Dante doesn’t mention it, but this affects not only vitamin D activity, but also calcium regulation (and therefore calcium-channel nerve signalling as well as bone mass) and cellular integrity, because the active form of vitamin D — cholecalciferol — has a role in bringing biologically useful cholesterol to the cell walls. Anybody who’s had edema, sprains, or infected wounds knows exactly what weakened cell walls can feel like.

10. Low caffeine tolerance

I definitely knew that already!

Curiously, many people with my variation tend to overdo caffeine. Perhaps it’s my lousy detox genes that make too much caffeine such an unpleasant experience for me?

11. Alcohol, on the other hand, is fine

Fortunately, I have no problem with it either way.

12. Decidedly lactose intolerant

That’s a bit weird. I had no idea.

13. Health & activity

There’s a lot of verbiage, but it boils down to what I learned long ago:

1. I’m made for power rather than endurance.
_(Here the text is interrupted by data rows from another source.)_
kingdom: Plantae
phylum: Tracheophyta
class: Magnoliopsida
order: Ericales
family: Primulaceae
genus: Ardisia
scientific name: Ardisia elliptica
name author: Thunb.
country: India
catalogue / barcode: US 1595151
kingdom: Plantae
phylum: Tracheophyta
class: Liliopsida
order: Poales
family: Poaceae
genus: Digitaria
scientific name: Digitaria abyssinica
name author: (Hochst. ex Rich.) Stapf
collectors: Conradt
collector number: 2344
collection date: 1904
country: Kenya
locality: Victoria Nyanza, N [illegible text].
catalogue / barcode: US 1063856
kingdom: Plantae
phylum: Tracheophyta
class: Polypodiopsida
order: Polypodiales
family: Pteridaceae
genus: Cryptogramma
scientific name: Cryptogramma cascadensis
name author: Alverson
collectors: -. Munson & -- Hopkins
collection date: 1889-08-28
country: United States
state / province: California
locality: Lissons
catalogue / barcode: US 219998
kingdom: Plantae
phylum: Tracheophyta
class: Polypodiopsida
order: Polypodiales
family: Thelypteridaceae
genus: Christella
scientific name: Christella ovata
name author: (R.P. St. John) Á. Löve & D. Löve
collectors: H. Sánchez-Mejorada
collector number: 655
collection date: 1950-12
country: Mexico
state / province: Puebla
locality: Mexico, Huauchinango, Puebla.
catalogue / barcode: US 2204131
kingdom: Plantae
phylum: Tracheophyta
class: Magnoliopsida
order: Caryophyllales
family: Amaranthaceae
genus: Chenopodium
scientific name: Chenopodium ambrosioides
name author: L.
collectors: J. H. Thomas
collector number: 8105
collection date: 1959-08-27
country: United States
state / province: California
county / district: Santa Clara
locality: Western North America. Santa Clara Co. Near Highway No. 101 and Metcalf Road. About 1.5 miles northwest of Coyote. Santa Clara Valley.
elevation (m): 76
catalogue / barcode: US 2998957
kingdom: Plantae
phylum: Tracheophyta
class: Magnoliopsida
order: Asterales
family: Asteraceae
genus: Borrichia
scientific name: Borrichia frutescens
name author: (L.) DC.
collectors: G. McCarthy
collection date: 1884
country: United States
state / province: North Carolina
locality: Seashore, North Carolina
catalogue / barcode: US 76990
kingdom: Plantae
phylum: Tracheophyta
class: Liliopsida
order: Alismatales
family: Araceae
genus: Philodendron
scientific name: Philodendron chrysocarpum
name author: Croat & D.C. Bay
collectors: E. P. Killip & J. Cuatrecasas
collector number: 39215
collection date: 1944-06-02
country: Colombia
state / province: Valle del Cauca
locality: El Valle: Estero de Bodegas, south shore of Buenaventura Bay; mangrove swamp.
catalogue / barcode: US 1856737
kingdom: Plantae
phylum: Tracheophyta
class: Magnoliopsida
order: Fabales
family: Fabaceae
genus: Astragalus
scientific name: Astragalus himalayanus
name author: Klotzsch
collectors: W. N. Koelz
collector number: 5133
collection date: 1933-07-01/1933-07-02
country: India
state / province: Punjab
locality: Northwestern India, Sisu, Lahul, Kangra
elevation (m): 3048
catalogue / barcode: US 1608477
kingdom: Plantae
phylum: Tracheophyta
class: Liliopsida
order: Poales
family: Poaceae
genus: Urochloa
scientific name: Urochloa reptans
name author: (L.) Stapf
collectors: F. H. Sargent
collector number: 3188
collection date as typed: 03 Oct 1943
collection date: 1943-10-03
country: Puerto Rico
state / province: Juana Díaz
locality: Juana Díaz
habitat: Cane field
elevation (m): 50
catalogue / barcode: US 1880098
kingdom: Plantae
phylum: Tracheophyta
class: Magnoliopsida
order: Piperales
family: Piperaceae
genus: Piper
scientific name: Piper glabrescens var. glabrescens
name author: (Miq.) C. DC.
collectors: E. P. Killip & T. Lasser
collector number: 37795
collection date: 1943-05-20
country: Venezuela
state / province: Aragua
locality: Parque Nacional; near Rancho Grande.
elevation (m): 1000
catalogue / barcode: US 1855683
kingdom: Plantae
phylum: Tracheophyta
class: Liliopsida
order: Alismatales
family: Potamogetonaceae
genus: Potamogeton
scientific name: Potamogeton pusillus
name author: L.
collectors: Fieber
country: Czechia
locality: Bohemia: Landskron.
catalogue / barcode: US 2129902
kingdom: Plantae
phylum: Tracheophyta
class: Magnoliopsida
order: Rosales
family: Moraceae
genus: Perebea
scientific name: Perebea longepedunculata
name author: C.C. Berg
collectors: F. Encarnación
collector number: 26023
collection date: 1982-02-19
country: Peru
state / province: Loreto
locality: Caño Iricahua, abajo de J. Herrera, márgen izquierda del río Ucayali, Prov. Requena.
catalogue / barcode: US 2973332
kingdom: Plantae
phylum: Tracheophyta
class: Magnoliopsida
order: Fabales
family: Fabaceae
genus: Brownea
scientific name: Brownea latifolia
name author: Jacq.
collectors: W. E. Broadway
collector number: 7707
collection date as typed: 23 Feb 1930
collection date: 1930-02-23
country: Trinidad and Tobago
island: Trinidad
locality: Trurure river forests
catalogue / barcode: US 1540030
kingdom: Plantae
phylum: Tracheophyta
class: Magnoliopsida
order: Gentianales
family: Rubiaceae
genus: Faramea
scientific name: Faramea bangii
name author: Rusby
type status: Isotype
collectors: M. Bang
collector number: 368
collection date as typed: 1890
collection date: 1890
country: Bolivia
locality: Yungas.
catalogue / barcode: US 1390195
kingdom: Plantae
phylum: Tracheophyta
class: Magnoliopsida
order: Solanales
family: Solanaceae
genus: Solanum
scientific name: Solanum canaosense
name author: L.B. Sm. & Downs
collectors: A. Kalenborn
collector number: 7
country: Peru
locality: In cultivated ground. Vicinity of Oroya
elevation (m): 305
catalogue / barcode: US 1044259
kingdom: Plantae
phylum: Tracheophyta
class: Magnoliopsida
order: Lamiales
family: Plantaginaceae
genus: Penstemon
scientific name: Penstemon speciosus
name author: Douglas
Adjust workouts accordingly.

2. I need to space my workouts, because my body requires the recovery time. Pace workouts accordingly.

3. Joint stress, yes; joint abuse, absolutely not. Choose workouts accordingly.

In short, the habit I recently had of walking every day was the worst thing I could do for my genome. Too bad, because it was so useful and pleasant!

Good thing I got a rowing machine last year. I’ll be developing shorter, more intense workouts on it (instead of trying to cope with the spiculating agony of the endurance workouts I’ve been trying for) and gradually step up from once a week to every other day. I think that hits all the criteria.

Reflection

Given the above, I am absolutely up to my ears in appreciating what a good job I’ve done for most of my life in staying as fit as I did! I didn’t look well at American size 8 (and my immune system was impaired, despite healthy diet & activity) but I floated around sizes 10-14 — depending on my stress level, LOL — until I got really ill.

Currently, if I eat too little, I keep getting bigger. I can’t eat too much (and eating enough is a bear) because of all the above. I’ve been below a decent size when I had a bout of wasting syndrome 10 years ago, but that mechanism of losing weight through deficient calories is well and truly broken.

Activity is the only thing I can do differently, so, with this useful guidance in hand, that’s my next step.